= Brano fornito =
--*--
È dunque verso l’aria che spiego sicure le
mie ali.
Non temo alcun ostacolo, né di
cristallo, né di vetro: fendo i cieli e mi ergo verso l’infinito. E mentre da
questo globo mi elevo verso altri cieli e penetro oltre attraverso il campo
etereo, lascio dietro di me ciò che altri vedono da lontano.
Giordano
Bruno, De l’infinito, universo e mondi.
Questa mia è dovuta a quanti hanno letto un mio ormai
non più recente scritto datato 29 marzo 2018
“Mutazione totalitaria con le tare
della società liquida postmoderna, applicate al femminile” - Onore e Dignità della Donna Meridionale -
Arena e Donne due rette parallele - a cui
in data 7 giugno 2018 sono stati apposti due squallidi e beceri commenti
del tutto deliranti, inviati parrebbe dagli esimi Proff. L.M. Lombardi Satriani
e D. Scafoglio.
Invece dall’alto della loro edotta scienza e
nell’eloquio dell’inconsistenza, hanno inteso scadere di tono e di misura, a
solo beneficio del mio sberleffo per la calunnia e pure la diffamazione sulla
mia persona.
Da una delle lezioni del mio miglior investimento
culturale (nel quale giovinetta mi imbattei come volenterosa e non poco
promettente studentessa di filosofia, in anni ohimè ormai non più troppo
recenti) appresi e fui nutrita del nettare di quel cotanto grande filosofo
messer Giordano Bruno; Lui sì - fu vera illuminazione - della mia formazione, quel monaco detto il
Nolano pregiato “accademico di nulla accademia” che ebbe il vero merito di darmi
una vera grande lezione nel farmi ben comprendere, tutta l’importanza della
invereconda asinità; della follia del mondo; e della vanesia negazione del buon
senso e della razionalità.
E dunque
anche per queste contrite circostanze, per l’accumulo e l’aggravio proprio
della boria di certi cattedratici pedanti, evoco questo mio faro, che tanto
inviso aveva la pletora insignificante dei boriosi, per “profumarmi” in cotanto
letame.
Dei
nominati Frulla, Poliimnio, Prudenzio, e dei Manfurio, ovvero di tutti quei
popolari personaggi-maschere bruniane, che oggi più di ieri impersonano laide o
fulgide memorie letterarie, mi pare di ravvisare nei tratti in - una attualità
presente disarmante - la mia recente storia, con tutte le inique banalità del
discredito, inanellate per arrecarmi danno, attraverso due commenti comunque
“deliziosi” che sul proscenio dell’ilarità nel mio divertimento, mi fanno
apparecchiare una dovuta mia risposta ad entrambi; ad esclusivo beneficio di
quanti avranno la pazienza di seguirne l’epilogo finale.
Quelle affermazioni contro la mia persona, non sono
solo cagionevoli che di giustificata causa di senescenza, quanto dell’insensata
opportunità, di chi le ha redatte e scritte, scegliendo di darsi tante, troppe
arie, di edotti cattedratici, per scivolare fuori misura nella boria arrogante
e sciocca, della sconsiderata offesa personale, imputabile, solo ad una
indefinita spudoratezza “senile-fanciullesca” che della finzione rende solo
vertiginoso l’illusionismo verbale e l’iperbole senza complessi o forse solo il
trucco furfantesco ed offensivo.
--*--
= Cosa fare =
- a) Nel brano, in che data sono stati aggiunti i due commenti allo scritto del 29 marzo 2018?
- b) Traduci in inglese questa frase del brano: «Non temo alcun ostacolo, né di cristallo, né di vetro: fendo i cieli e mi ergo verso l’infinito.»
--*--
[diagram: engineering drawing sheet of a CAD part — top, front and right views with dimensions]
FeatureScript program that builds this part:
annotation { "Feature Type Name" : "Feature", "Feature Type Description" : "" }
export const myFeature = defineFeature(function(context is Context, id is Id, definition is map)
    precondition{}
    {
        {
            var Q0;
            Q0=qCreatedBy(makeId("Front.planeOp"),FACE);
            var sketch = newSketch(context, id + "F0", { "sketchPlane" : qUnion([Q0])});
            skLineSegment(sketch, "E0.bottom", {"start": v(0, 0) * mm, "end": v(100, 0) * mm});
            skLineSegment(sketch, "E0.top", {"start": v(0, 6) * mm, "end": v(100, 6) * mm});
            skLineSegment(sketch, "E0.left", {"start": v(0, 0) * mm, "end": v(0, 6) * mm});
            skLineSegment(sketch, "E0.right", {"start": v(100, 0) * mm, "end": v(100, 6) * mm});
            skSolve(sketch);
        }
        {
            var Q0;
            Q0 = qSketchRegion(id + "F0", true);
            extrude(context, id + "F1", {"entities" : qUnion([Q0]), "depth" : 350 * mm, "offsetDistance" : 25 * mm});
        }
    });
--*--
= Risposte =
- a) Il 7 giugno 2018.

- b) I fear no obstacle, neither of crystal nor of glass: I cleave the heavens and rise toward the infinite.